Andy Baio’s blog Waxy published a thorough overview of the channel on Tuesday, and spoke to its anonymous owner about the takedown. Voice Synthesis operates by feeding speech and lyric samples into Tacotron 2, a free Google AI text-to-speech model. Jay-Z’s all-encompassing entertainment hub attached the following statement to their copyright order: “This content unlawfully uses an AI to impersonate our client’s voice.”
But this raises some questions about how, if at all, Voice Synthesis violates porous copyright laws. The videos aren’t purporting to be anything other than deepfakes, with a disclaimer in the caption that says as much: “The voice in this video was entirely computer-generated using a text-to-speech model trained on the speech patterns of Jay-Z.” Given that it isn’t replicating an existing Jay-Z track or purporting to be him on a new song that generates revenue, this might all register no differently than Jay Pharoah impersonating him on Saturday Night Live in the eyes of the law.
As Baio puts it: “Vocal Synthesis is an anonymous and non-commercial project, not monetizing the channel with advertising and no clear financial benefit to the creator, and the impact on the market value of Jay-Z’s discography is non-existent.” Although fair use is difficult to parse and varies from case to case, it’s likely that Vocal Synthesis’ repurposing of popular songs and text excerpts might be covered since these are clearly differentiated from the original copy.
Deepfakes are largely considered a sinister force, with their potential to convincingly edit the faces of women onto the bodies of adult film stars or create politically defamatory material.

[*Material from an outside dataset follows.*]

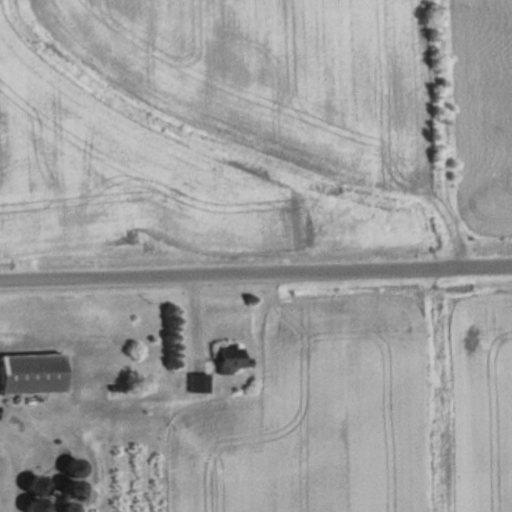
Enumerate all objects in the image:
road: (256, 276)
building: (234, 357)
building: (35, 373)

But Voice Synthesis and other innocuous uses of artificial intelligence could become increasingly common as entertainment, if they can survive the morass of copyright law. “I believe that there are a lot of potential positive uses of this technology, especially as it gets more advanced. It’s possible I’m wrong, but for now at least I’m not convinced that the potential negative uses will outweigh that,” the channel’s owner told Baio. Much like any technology that approaches its saturation point, deepfakes may become universal to the point that their reputation only relies on the back of individual creators on a specific basis.